Pour expliquer cette phrase stupide et pleine de contre-vérités, il est bon de prendre en considération le fait qu’elle concerne les vaccins. Dans ce domaine, il est rare que des gens écrivent avec modération en s’appuyant sur des faits précis, publiés et discutés de façon rationnelle. Lorsqu’on parle des vaccins, il y a des militants du tout vaccinal (tous les vaccins, le plus tôt possible, pour tous) qui s’opposent aux militants de l’antivaccination (aucun vaccin). Ces militants occupent tout le terrain et transforment tout début de discussion en affrontements passionnés  pour le oui ou le non.
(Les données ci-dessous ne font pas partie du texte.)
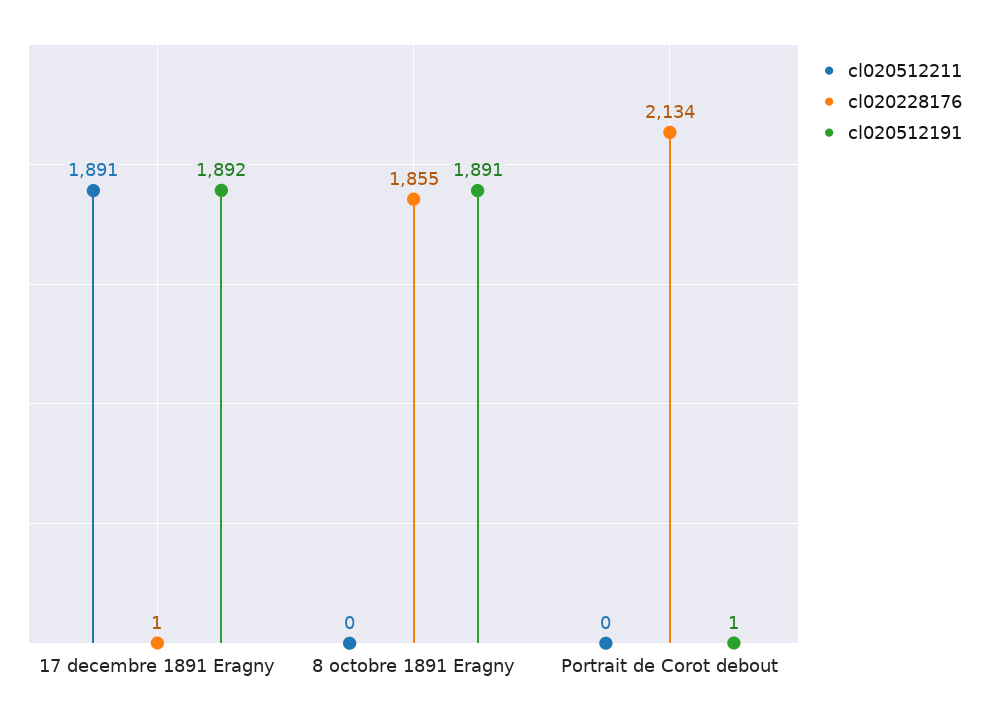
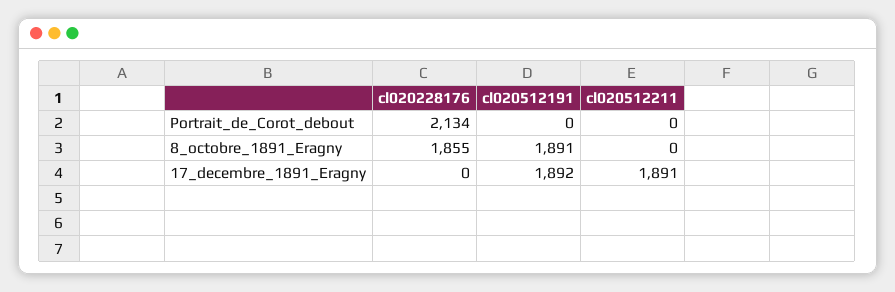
  {
    "cl020512211": {
      "17 decembre 1891 Eragny": 1891,
      "8 octobre 1891 Eragny": 0,
      "Portrait de Corot debout": 0
    },
    "cl020228176": {
-     "17 decembre 1891 Eragny": 1,
+     "17 decembre 1891 Eragny": 0,
      "8 octobre 1891 Eragny": 1855,
      "Portrait de Corot debout": 2134
    },
    "cl020512191": {
      "17 decembre 1891 Eragny": 1892,
      "8 octobre 1891 Eragny": 1891,
-     "Portrait de Corot debout": 1
+     "Portrait de Corot debout": 0
    }
  }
Or la phrase  "Parmi les vaccins obligatoires, ceux contre la variole, la rubéole, la coqueluche, la poliomyélite ainsi que le BCG sont totalement contre-indiqués par voie buccale" n’est que stupide. Elle n’est pas provaccinale, auquel cas elle ferait bondir les anti-vaccins. Elle n’est pas non plus antivaccinale, auquel cas, elle susciterait la colère des provaccins. Elle n’est que le signe que des gens qui n’y connaissent rien et qui s’en  fichent, s’autorisent à dire n’importe quoi. Et cela –incompétence, désintérêt, n’importe quoi - ne disqualifiait pas les auteurs en 2008 et ne les disqualifie toujours pas en 2014. 

1 commentaire:

  1. Le fait qu’un livre écrive n’importe quoi à propos des vaccins lors de la grossesse signifie deux choses au moins:
    1. Le savoir des publications concernant les vaccins n’est pas organisé et diffusé de façon telle à rendre impossible l’expression de telles énormités.Aucun livre ne dit que 2 et 2 font 147, parce que tout le monde sait que 2 et 2 font 4.On doit donc se demander ce que l’on sait sur les vaccins lors de la grossesse et comment ce savoir est organisé, construit et diffusé. Le fait que quelqu’un écrive une énorme contre-vérité signifie que l’espace n’est pas saturé de vérités et d’évidences ou, pour le dire autrement, que le champ est laissé assez libre pour que l’ignorance et l’irresponsabilité s’y déversent

    2. Ces lignes écrites en 2008 ont été lues par plusieurs milliers de lecteurs. Elles n’ont pas donné lieu à des réactions ou à la publication d’un rectificatif. Cela illustre le fait que de très nombreux textes sont publiés dans le cadre de ce que l’on appelle une information descendante. Quelqu’un qui sait ou qui croit savoir, dit à des gens supposés ne pas savoir ce qu’il sait et ce qu’il faut penser. Ce mode de diffusion est très répandu. En revanche, les réactions à ce mode descendant d’information sont très peu nombreuses, très peu organisées et très peu opérantes.On a un flot ininterrompu de paroles descendantes comme une pluie permanente et très peu de réactions. L'absence de réaction, l'absence d'interpellation encourageant la superficialité, le n'importe quoi et l'irresponsabilité.

    Par ailleurs, les publications sont souvent belles et illustrées, elles sont gaies et joyeuses. Les livres sont beaux. L’édition ressemble à une fête.Réagir, venir poser des questions, c’est gâcher la fête.Merci à JP. Lellouche d’être si souvent un trouble-fête.